Doctor Who: Planet Of The Dead review
The only Doctor Who episode we’ll get this side of the year, and it just about did its job, reckoned Simon.
You’ll have to forgive me. If all best laid plans had fallen into place, I’d have actually got to watch Doctor Who on Saturday night and had a review up sooner. But best laid plans don’t work that way, and instead, thanks to the miracles of Sky + – quite possibly humanity’s finest achievement – I finally got to see the episode last night.
And got pretty much what I expected. This was effectively the last standalone David Tennant episode of Doctor Who before he embarks on the specials that will bring his tenure in the Tardis to an end, and it was by turns ambitious and predictable. Still quite entertaining, though.
Clearly, a bit of cash had been spent on it, and this was most evident by the fact that the producers had shipped out a London bus to the middle of the desert. Alas, it’s my sad duty to inform them that their efforts were in vain, as my wife remarked “that looks really fake” (for the record, she uttered not a sound when said bus started to unconvincingly fly around). Despite my protestations that the bus was really there, she wasn’t buying it.
I was, though, and I really liked the idea of a group of people stranded in the desert under attack from a swarm of strange attackers. But then I liked it when I read it in Michael Crichton’s book Prey, too.
Who, though, to be fair, made a fair fist of it, even when you suspected that the usual cast of British thesps were going to be cannon fodder. They were the passengers on said bus, which ended up driving through a wormhole to a planet on the other side of the universe, where all, as usual, wasn’t as it seemed.

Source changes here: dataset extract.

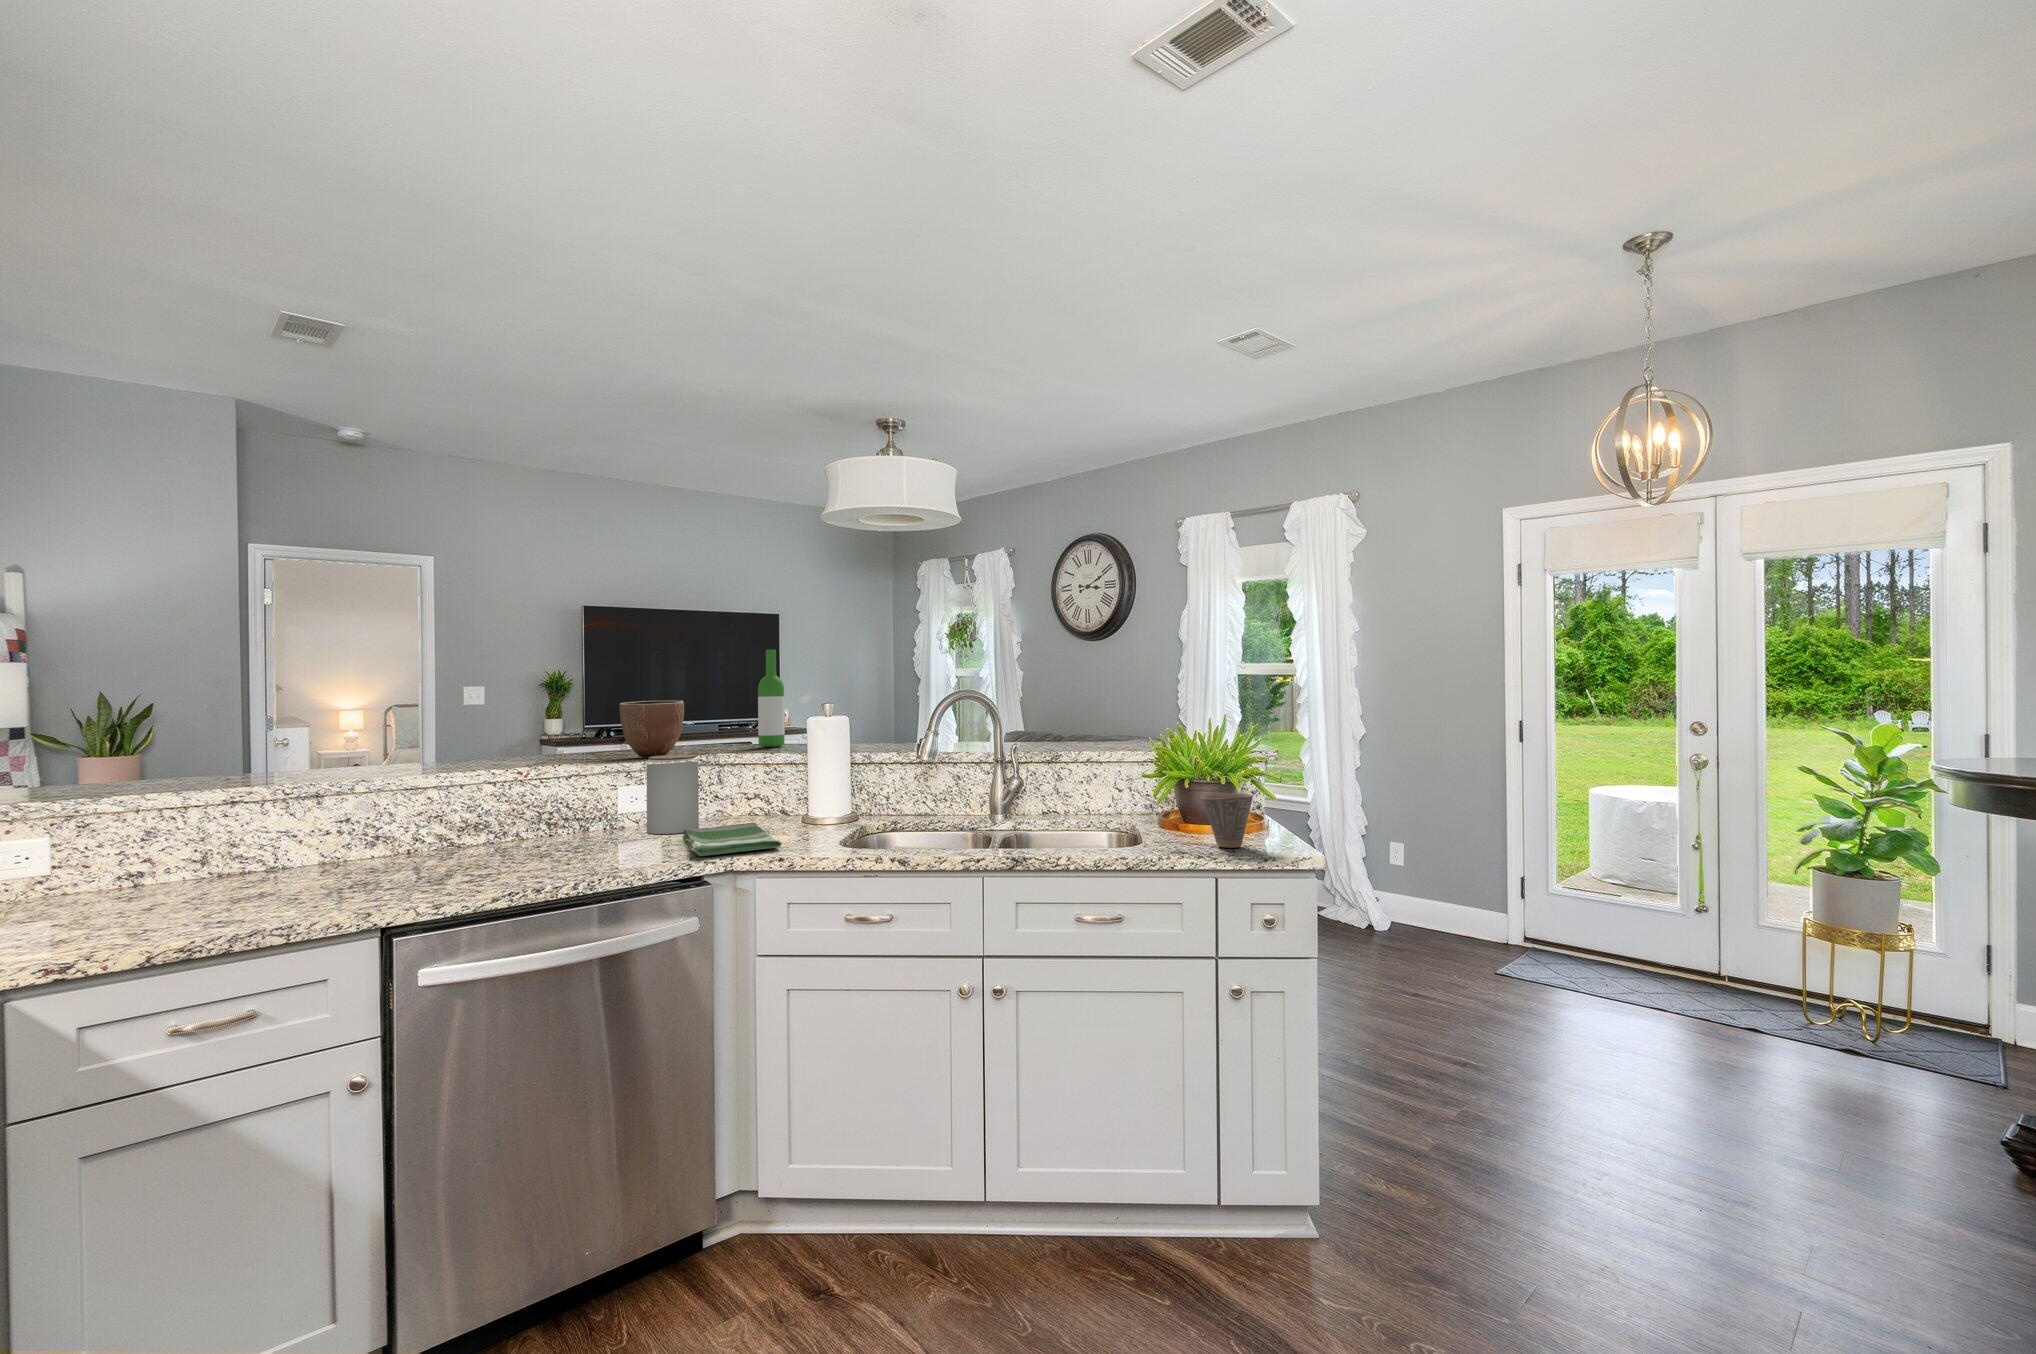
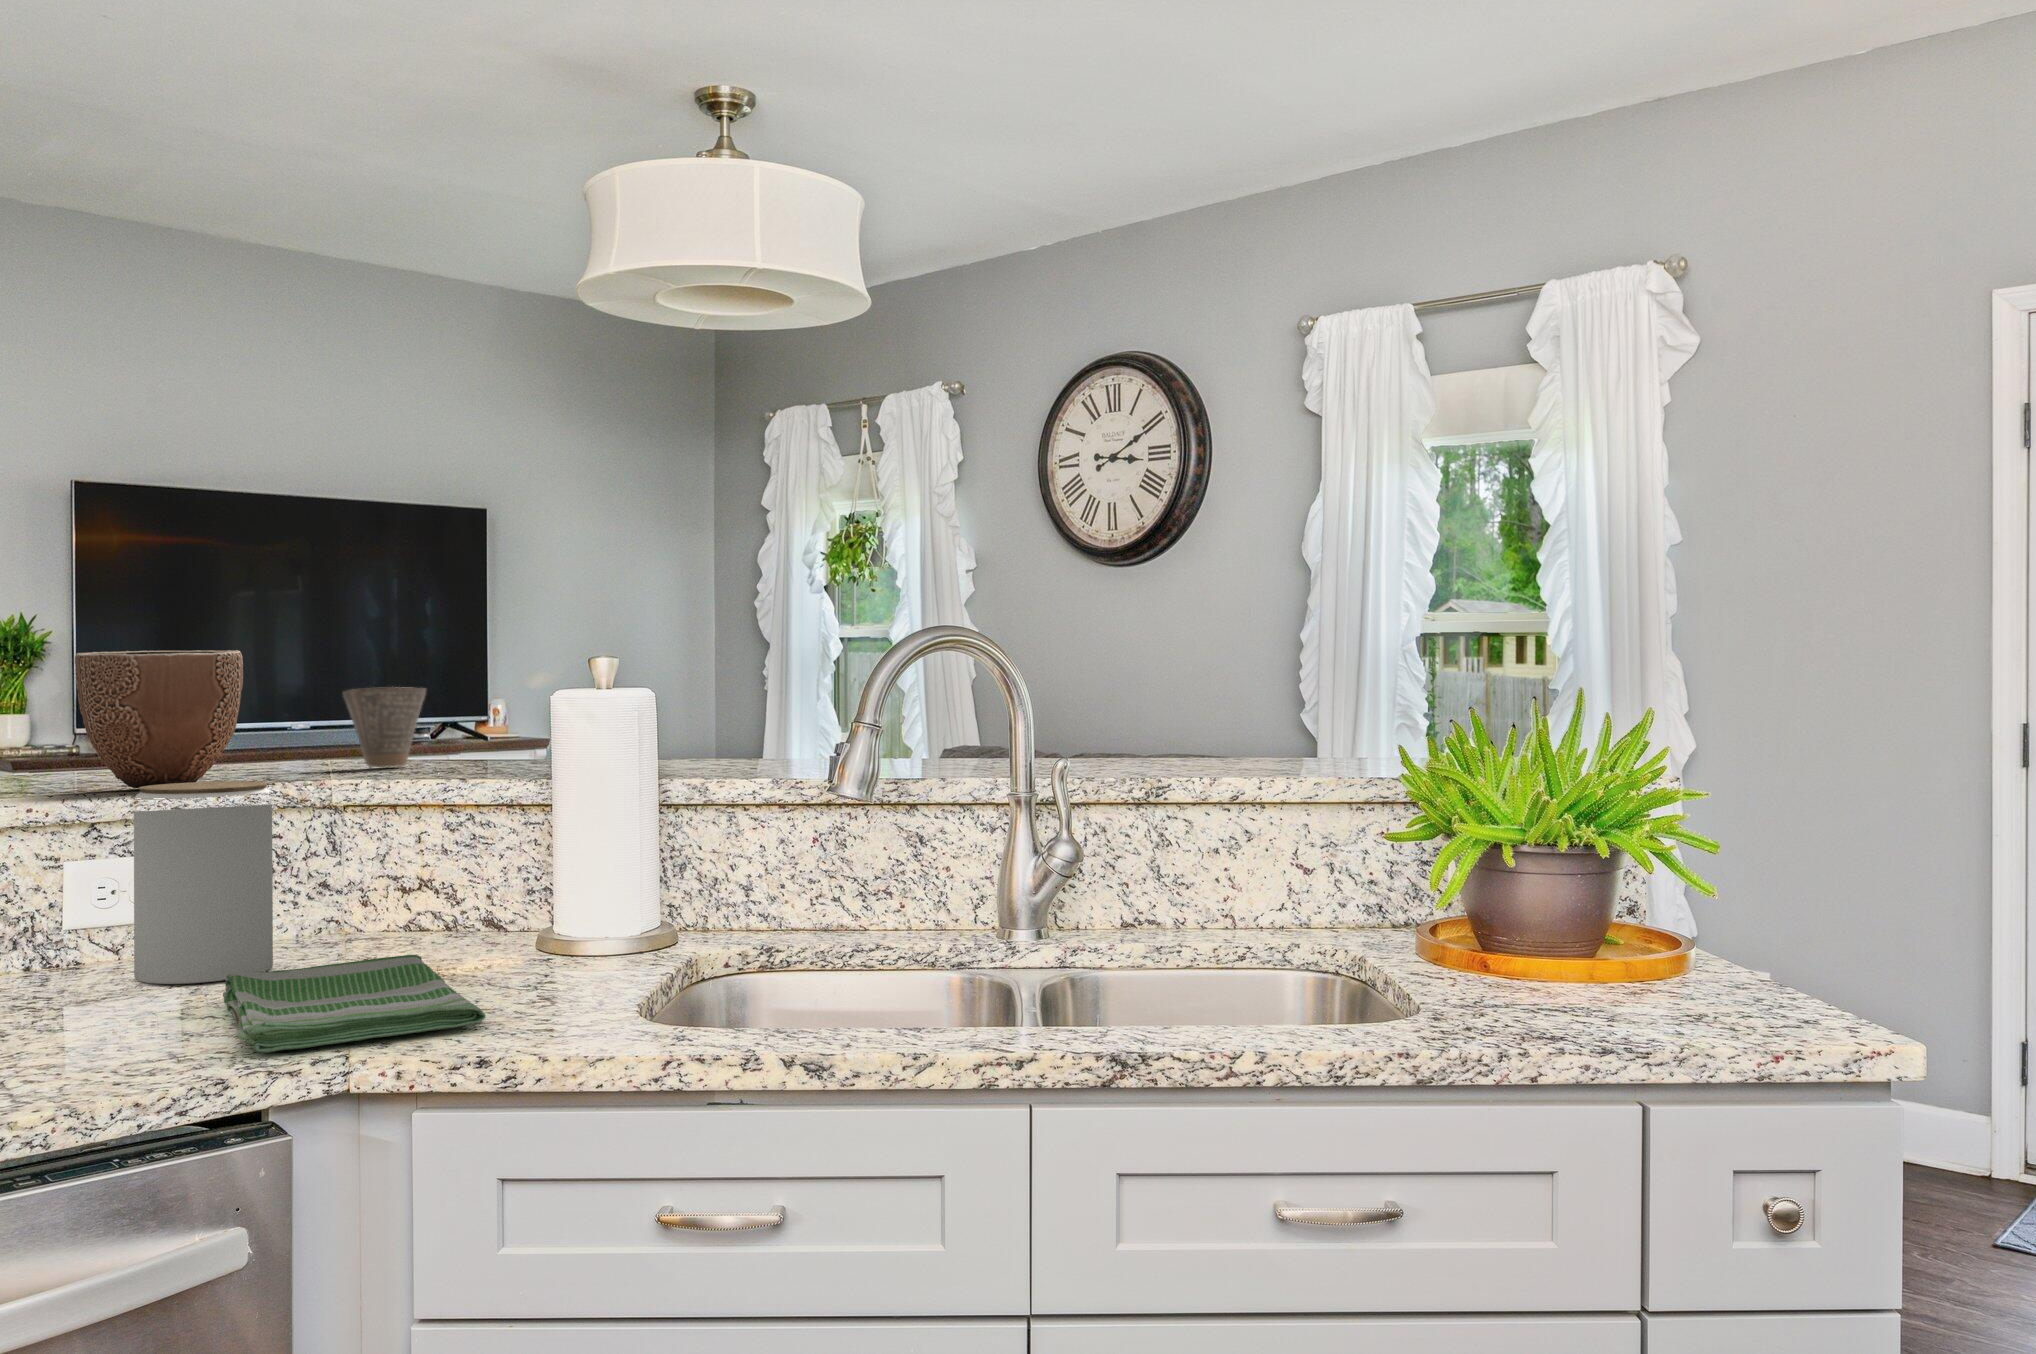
wine bottle: present [758,650,785,747] -> none [432,539,494,767]
cup: present [1201,793,1253,848] -> present [343,687,426,767]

However, before we’d even got this far, we’d had Michelle Ryan’s audition for the next Tomb Raider movie (right down to the accent and the work of the costume department) as thief Lady Christina, who we saw at the start nicking some very badly protected golden trinket, that you just knew was going to play some vital part in the episode’s denouement. Ryan, I thought, was perfectly fine, and as she boarded the bus, she made for a solid one-off companion for the Doctor. The pair had some decent dialogue, although I never bought a romance between them, and thought that the snog could easily and safely been left on the cutting room floor. Ryan though – as fans of Bionic Woman can testify – is a better actress than her EastEnders days would lead you to believe, and as a one-off character, Lady Christina wasn’t half bad.
Nor was Lee Evans as UNIT’s latest recruit, Malcolm, who turned out to be arguably the highlight of the episode. I’ve never been a huge fan of Lee Evans, and wasn’t over enamoured with his casting, but thought he fit this a treat. He also get the best laughs out of the script, with his invented units of energy (Malcolms and Bernards), and I’d be quite happy for him to return to the show in the future (Russell T Davies has hinted of a possible spin-off for him).

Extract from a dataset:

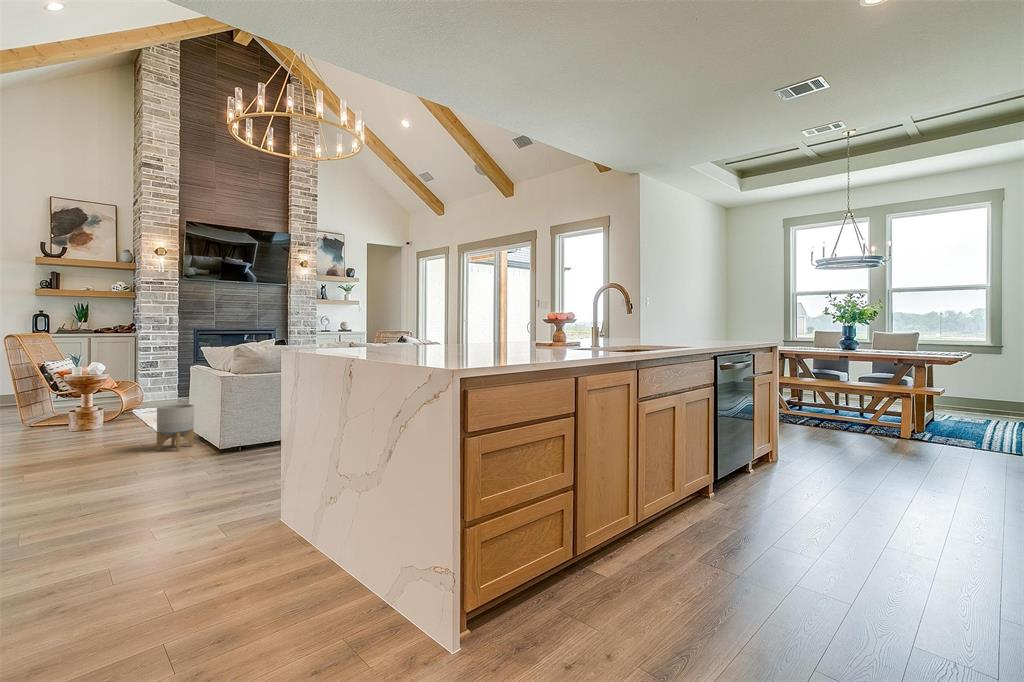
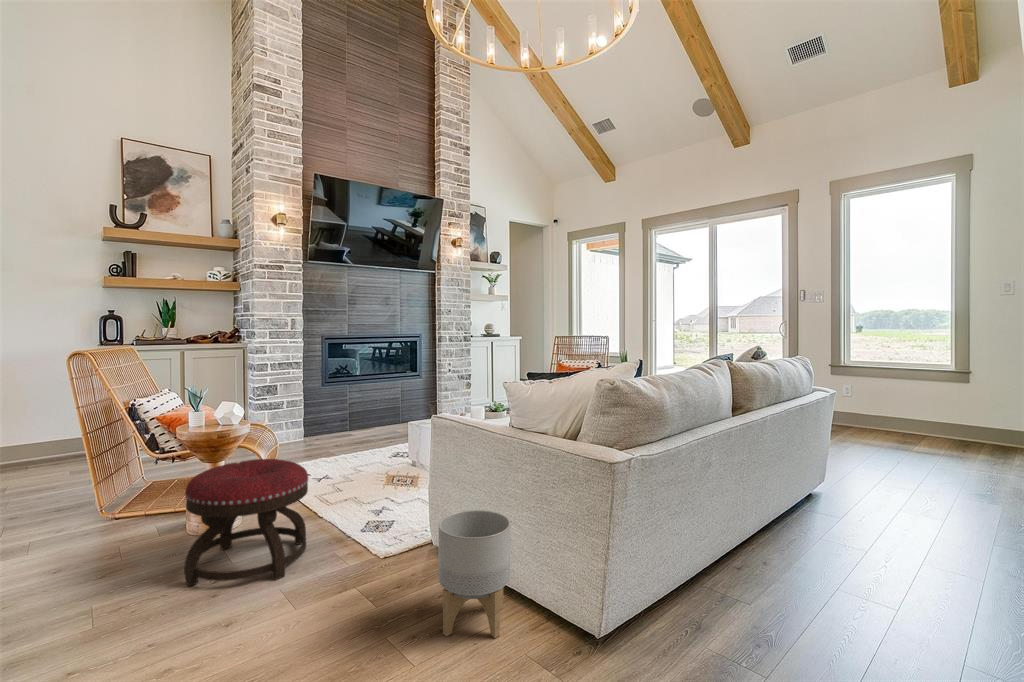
ottoman: none [55,389,127,441] -> present [184,459,308,586]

But back to the mysterious planet, and there two alien races to contend with. One was the Tritovore, who turned up, did not a fat lot and went away again, leaving behind a receipt for another insect-driven costume, and a bit of lunch. They were sound enough, just not given anything of particular substance to do, and were safely tucked away long before the finale. The bigger threat were flying together en masse in a swarm, with airborne carnivores looking to devour anything that got in their path. Not much did in this episode though, as through a series of developments, by the time they got close enough to the aforementioned bus, it could, er, fly. It did lead to an impressive shoot out back in London, though, when the bus came back through the wormhole and brought a few of the critters with it. Barely anyone on the bus though seemed to have a graze on them, though (save for the long-dead driver). It was, certainly, the safest episode to be a Doctor Who extra in.
Yet as a self-contained episode, Planet Of The Dead was passable enough. It never really fully gelled for me, and the ending of Lady Christina flying off into the sunset I could have lived without. But was it entertaining? Yes. Was it vintage Who? No. Did I get excited when the woman out of Teachers proclaimed that Tennant’s time was coming, and that they would knock four times? Hell yes. I’m easy like that.
I’m glad, though, that the next time we see Tennant – in The Waters Of Mars – we’ll be closing in on the ending of his story. Much though I’m happy to sit through one-off specials, I still prefer it when things are leading towards something on the whole. And that’s why, for me, the Planet Of The Dead turned out to be a decent distraction from the upcoming specials that we really want to see.